= PASSAGE SHOWN =
---*---

I’m a little late in posting this, but I wanted to share this experience. I had read on the interwebs about a challenge to all the pitmasters who would be cooking on Labor Day weekend, to set aside a little extra and honor the men and women of law enforcement with some BBQ.
As I was finishing up the ribs on Sunday afternoon of Labor Day weekend, I remembered the challenge. Since I had extra, we wrapped up a side of ribs, scrawled a note on a thank you card, and sent my wife and nephew on the short drive to the local police station.
There, they presented Officer Blomberg with ribs and a heartfelt “thank you” for serving and protecting the citizens of our community. He was super grateful and it warmed our heart to be able to express our appreciation and share some of what we have been blessed with.
So now, I pass the challenge on to you. The next time you fire up the BBQ pit, (or oven, stove, etc.), set aside a little extra and remember the first responders and public servants. They’ll appreciate it for sure, and you’ll be reminded of how blessed you are.
I’ve cooked on a large Big Green Egg for nearly 7 years. I’ve also had the opportunity to cook on an XL a few times at Grillfest when I’ve done the Big Green Egg demos for the local dealer. But until recently, I’d never cooked on one of the smaller Eggs.
Over Thanksgiving, we made our annual trip to Pittsburgh. My Brother-in-law recently scored a medium Egg off of Craigslist, so while we were visiting I had the chance fire it up for a side of ribs.
Here are my observations about cooking on the Medium vs. my Large.
I can lay 3 sides of baby back ribs flat across the cooking grate on my large. You certainly can’t do that on the medium.
I’m not sure you could cook overnight without refilling the charcoal. A full load of Royal Oak lump only burned for ~5 hours (I grilled pork tenderloing when the ribs came off)
It sure seemed like the medium cooked ribs quicker than my large.
It was cold, but it felt like I had the vents open wider than I’m used to on the large to maintain a 250 dome temp.
There were no complaints with the finished product, but given my choice I’d prefer a large Egg for most things. However, I admit that I may be biased by my familiarity with the large.
What about you? Ever cooked on the other size Eggs? Leave me a comment and let me know what you though of your experince.
When I crawled in bed on Saturday night, my wife asked, “Did you have fun at Pig-a-Palooza”? I informed her that the question wasn’t one that should be asked at the end of a 21 hour day. But, ask me again in a couple of days.

---*---

= WORK TO COMPLETE =
**A.** Reproduce the part of the barbecue post starting with "It was cold, but" and going on through "of your experince.".
**B.** In the records, rewrite the lines starting with the line with "Unless required by" and going on through the end of the records, with "software" changed to "code" and all else unchanged. Return only those lines.

---*---

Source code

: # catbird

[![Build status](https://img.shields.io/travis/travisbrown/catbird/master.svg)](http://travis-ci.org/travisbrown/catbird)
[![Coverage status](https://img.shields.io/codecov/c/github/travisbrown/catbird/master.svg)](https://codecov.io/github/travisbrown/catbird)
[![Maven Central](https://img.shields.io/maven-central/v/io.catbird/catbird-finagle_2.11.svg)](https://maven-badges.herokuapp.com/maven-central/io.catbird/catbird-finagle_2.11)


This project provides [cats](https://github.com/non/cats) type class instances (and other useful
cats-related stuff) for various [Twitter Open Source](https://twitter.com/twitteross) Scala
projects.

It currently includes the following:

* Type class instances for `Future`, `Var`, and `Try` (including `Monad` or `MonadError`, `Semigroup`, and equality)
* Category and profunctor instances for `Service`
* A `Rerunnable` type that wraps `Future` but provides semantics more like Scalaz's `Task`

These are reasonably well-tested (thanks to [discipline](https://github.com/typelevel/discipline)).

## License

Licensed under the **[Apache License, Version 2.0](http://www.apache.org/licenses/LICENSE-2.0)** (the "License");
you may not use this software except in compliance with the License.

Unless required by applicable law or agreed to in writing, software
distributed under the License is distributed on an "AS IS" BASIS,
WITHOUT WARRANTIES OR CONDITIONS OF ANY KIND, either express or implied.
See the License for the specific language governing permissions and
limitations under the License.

---*---

= SOLUTIONS FOR EACH TASK =
**A.**
It was cold, but it felt like I had the vents open wider than I’m used to on the large to maintain a 250 dome temp.
There were no complaints with the finished product, but given my choice I’d prefer a large Egg for most things. However, I admit that I may be biased by my familiarity with the large.
What about you? Ever cooked on the other size Eggs? Leave me a comment and let me know what you though of your experince.

**B.**
Unless required by applicable law or agreed to in writing, code
distributed under the License is distributed on an "AS IS" BASIS,
WITHOUT WARRANTIES OR CONDITIONS OF ANY KIND, either express or implied.
See the License for the specific language governing permissions and
limitations under the License.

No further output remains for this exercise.